一桩1920年代中西医结合治病的大好事,如果是普通患者,这原本应是喜形于色的口碑美谈。却因为患者胡适的新文化运动旗手身份,更因为胡适在中医就诊之前、就诊之后以及后来的忆述中态度的突变,进而引发了后世从学术史角度、文化史角度来探讨这一桩原本普通的医疗事件。各种意见与评判莫衷一是,各种第一手或第二手的文献资料也层出不穷的引证了出来;说胡适相信中医的是一边,说胡适压根就不相信中医的又是一边,甚至于还出现了说胡适是中西医都不信的“实用主义”者等等,可谓林林总总,蔚为大观。

白吉庵所著《胡适传》,以及华蓓苓所撰的《大剂芪参治消渴——记陆仲安太老师治愈胡适糖尿病案例》一文中,均详述了这桩“公案”始末,这桩“公案”大致有了可以摸索的轮廓。文中写道,1920年夏天,胡适经常患病,一用脑脚底就痛,说是脚气病,但据西医诊断为心脏病。到1920年秋,胡适请北京协和医院诊治,西医认为病已不可治,仅尽人事而已,另嘱家人准备后事。胡适回家后忧虑万分,以为“劫数难逃”。周围朋友纷纷劝他不妨延请中医一治。胡说:“中医治病无科学根据,不足凭也,何况西医也已束手。”然几经劝说,胡抱姑妄一试的态度,由马幼渔介绍就诊于北京名医陆仲安。

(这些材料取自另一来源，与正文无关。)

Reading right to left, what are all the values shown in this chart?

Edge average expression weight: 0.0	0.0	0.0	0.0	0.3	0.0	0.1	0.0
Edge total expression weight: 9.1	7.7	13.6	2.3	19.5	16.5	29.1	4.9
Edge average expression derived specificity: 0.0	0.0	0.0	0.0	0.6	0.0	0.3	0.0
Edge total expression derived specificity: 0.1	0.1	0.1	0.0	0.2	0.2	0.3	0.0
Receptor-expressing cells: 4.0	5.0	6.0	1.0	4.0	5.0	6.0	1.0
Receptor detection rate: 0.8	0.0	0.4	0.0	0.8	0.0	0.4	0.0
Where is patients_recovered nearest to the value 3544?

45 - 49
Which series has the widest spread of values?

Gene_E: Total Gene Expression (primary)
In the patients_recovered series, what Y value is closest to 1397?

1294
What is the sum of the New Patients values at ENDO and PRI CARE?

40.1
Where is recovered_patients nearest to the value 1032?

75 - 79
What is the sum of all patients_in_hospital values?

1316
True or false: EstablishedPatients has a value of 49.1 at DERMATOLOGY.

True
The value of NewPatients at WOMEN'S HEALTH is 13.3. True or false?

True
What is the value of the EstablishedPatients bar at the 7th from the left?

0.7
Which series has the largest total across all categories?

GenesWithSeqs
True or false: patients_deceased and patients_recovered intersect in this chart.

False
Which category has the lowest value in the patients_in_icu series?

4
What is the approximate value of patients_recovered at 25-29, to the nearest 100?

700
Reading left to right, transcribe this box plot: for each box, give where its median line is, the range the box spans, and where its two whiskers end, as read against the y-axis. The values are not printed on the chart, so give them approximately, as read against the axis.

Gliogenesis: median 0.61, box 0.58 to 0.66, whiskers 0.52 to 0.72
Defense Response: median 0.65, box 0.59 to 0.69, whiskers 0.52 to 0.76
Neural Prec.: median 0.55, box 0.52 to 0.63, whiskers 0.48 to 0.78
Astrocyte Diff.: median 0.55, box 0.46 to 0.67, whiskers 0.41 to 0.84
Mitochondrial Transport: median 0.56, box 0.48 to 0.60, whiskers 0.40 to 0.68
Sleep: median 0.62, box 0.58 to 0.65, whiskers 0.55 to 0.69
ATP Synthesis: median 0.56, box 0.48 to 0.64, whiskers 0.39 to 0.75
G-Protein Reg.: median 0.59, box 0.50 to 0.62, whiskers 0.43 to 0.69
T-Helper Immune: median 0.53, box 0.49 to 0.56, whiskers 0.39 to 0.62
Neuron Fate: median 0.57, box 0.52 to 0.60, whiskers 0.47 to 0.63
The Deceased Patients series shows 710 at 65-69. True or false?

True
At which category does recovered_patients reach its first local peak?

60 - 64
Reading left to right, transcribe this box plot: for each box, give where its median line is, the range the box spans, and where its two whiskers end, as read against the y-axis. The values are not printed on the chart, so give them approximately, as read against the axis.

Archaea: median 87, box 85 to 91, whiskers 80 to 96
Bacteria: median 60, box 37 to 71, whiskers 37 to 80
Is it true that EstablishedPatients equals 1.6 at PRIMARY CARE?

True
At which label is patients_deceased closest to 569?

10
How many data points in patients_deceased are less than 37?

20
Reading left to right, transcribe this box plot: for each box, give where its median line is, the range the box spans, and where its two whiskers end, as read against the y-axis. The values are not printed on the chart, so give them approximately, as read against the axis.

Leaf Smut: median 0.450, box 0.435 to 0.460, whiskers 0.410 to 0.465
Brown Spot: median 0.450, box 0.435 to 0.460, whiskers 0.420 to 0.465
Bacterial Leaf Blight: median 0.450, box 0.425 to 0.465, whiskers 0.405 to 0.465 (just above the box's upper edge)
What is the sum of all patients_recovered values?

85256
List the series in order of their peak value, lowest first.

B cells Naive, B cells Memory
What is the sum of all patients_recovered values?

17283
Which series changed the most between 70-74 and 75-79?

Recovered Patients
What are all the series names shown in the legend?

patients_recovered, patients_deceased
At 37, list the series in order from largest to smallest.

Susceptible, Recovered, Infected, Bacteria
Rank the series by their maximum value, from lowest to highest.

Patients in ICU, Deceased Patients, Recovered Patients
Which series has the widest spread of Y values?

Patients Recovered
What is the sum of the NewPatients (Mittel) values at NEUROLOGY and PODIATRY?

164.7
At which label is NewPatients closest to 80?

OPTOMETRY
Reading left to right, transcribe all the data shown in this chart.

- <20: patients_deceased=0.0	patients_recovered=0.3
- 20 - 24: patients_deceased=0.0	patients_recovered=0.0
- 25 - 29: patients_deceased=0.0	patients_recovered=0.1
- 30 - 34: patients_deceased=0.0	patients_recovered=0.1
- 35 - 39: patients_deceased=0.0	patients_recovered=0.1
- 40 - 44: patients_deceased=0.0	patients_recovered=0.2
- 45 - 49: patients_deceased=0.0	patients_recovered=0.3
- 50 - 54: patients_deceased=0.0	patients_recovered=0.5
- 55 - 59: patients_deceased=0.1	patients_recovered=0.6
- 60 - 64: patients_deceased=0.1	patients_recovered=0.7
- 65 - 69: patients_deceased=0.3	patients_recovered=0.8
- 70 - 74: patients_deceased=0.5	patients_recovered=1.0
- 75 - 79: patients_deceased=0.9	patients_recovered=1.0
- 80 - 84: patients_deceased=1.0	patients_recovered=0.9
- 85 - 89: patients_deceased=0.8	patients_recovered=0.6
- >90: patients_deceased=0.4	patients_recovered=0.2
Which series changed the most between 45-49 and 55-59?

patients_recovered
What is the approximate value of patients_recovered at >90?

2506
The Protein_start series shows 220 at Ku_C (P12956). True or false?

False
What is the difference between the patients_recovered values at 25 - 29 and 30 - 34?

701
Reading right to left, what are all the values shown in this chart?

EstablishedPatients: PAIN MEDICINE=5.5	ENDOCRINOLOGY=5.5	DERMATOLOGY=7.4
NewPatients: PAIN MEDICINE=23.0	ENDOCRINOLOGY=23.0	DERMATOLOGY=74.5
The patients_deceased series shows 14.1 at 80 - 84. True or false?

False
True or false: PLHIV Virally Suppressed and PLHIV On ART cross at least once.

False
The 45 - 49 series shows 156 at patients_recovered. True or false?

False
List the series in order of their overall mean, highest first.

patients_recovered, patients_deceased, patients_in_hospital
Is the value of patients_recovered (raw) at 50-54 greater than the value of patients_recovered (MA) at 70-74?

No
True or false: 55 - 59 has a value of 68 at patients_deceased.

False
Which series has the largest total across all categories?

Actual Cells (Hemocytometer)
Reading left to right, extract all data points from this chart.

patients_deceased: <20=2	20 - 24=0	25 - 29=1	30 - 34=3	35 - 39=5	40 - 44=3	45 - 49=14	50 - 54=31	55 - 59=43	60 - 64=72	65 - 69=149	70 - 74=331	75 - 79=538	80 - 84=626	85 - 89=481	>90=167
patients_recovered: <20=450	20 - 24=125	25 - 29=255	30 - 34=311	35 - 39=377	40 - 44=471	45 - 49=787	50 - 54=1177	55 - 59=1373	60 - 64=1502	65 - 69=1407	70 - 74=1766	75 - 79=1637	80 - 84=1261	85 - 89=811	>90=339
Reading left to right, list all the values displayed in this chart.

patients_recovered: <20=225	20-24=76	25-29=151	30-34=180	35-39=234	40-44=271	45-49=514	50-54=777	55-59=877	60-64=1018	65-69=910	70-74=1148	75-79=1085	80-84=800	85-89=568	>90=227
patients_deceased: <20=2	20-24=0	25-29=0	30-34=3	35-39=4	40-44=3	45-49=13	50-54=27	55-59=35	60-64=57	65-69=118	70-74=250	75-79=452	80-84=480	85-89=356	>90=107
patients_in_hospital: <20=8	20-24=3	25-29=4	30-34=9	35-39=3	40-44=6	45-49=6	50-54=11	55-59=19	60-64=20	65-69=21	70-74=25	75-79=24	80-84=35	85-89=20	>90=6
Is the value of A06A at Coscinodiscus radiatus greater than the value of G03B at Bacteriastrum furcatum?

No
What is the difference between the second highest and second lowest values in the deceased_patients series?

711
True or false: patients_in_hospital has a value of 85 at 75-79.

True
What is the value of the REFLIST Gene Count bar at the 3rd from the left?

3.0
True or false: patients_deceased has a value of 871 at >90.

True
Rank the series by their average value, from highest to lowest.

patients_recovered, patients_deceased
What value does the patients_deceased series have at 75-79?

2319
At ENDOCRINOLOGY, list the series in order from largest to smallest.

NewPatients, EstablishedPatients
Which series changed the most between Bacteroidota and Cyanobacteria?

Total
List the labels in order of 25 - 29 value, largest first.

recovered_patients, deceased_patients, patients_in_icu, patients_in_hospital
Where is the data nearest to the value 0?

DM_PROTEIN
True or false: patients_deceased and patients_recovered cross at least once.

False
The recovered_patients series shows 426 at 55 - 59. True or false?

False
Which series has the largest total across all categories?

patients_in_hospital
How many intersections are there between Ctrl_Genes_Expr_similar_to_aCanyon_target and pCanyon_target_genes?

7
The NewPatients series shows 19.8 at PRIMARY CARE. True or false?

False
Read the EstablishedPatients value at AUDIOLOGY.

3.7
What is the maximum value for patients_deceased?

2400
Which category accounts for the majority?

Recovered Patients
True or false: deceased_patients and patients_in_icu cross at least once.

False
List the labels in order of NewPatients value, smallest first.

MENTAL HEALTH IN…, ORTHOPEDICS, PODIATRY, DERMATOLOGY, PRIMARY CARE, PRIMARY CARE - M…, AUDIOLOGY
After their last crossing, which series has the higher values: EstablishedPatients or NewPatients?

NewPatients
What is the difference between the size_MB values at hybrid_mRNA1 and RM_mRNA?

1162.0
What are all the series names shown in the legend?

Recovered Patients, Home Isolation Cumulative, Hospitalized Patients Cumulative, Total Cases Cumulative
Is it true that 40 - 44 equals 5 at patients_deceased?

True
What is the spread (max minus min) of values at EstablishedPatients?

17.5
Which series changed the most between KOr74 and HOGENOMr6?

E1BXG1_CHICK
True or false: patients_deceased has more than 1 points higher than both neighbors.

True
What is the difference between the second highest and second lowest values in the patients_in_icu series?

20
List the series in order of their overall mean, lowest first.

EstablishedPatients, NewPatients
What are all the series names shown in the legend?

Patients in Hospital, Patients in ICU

胡适的弟子、历史学家罗尔纲,后来也详细忆述了这次重要的就诊经过。他在《师门五年记·胡适琐记》一书中写道:“关于陆仲安医治胡适的经过,当时著名的西医俞凤宾曾有简明扼要的记载,郭若定编著《汉药新觉》上集第五篇记黄芪后,附录其全文如下:‘附录俞凤宾博士《记黄耆治愈糖尿病方药》一文中云:胡适之先生,患肾脏病,尿中含蛋白质,腿部肿痛,在京中延西医诊治无效,某西医告以同样之症,曾服中药而愈,乃延中医陆君处方,数月痊愈。处方如下:生绵芪四两,潞党参三两,炒于术六钱,杭白芍三钱,山萸肉六钱,川牛膝三钱,法半夏三钱,酒炒苓三钱,云伏苓三钱,福泽泻三钱,宣木瓜三钱,生姜二片,炙甘草二钱。此系民国九年十一月十八日初诊,治至十年二月二十一日止之药方。’(《中药季刊》五卷三号九二页)”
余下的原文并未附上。